— Problem description —
Extract every line of the material below and reproduce it faithfully.

— The input —
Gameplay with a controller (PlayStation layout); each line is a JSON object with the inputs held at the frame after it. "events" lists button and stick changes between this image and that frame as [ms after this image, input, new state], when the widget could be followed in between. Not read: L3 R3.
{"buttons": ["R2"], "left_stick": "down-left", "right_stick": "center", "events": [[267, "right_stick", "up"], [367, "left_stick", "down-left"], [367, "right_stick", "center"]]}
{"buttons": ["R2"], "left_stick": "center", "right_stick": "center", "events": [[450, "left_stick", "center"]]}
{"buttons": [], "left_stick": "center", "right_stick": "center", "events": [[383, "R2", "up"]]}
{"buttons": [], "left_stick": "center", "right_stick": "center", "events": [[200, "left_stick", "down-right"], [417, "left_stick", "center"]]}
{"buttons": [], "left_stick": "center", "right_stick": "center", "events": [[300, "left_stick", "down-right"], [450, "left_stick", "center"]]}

— Task answer —
Gameplay with a controller (PlayStation layout); each line is a JSON object with the inputs held at the frame after it. "events" lists button and stick changes between this image and that frame as [ms after this image, input, new state], when the widget could be followed in between. Not read: L3 R3.
{"buttons": ["R2"], "left_stick": "down-left", "right_stick": "center", "events": [[267, "right_stick", "up"], [367, "left_stick", "down-left"], [367, "right_stick", "center"]]}
{"buttons": ["R2"], "left_stick": "center", "right_stick": "center", "events": [[450, "left_stick", "center"]]}
{"buttons": [], "left_stick": "center", "right_stick": "center", "events": [[383, "R2", "up"]]}
{"buttons": [], "left_stick": "center", "right_stick": "center", "events": [[200, "left_stick", "down-right"], [417, "left_stick", "center"]]}
{"buttons": [], "left_stick": "center", "right_stick": "center", "events": [[300, "left_stick", "down-right"], [450, "left_stick", "center"]]}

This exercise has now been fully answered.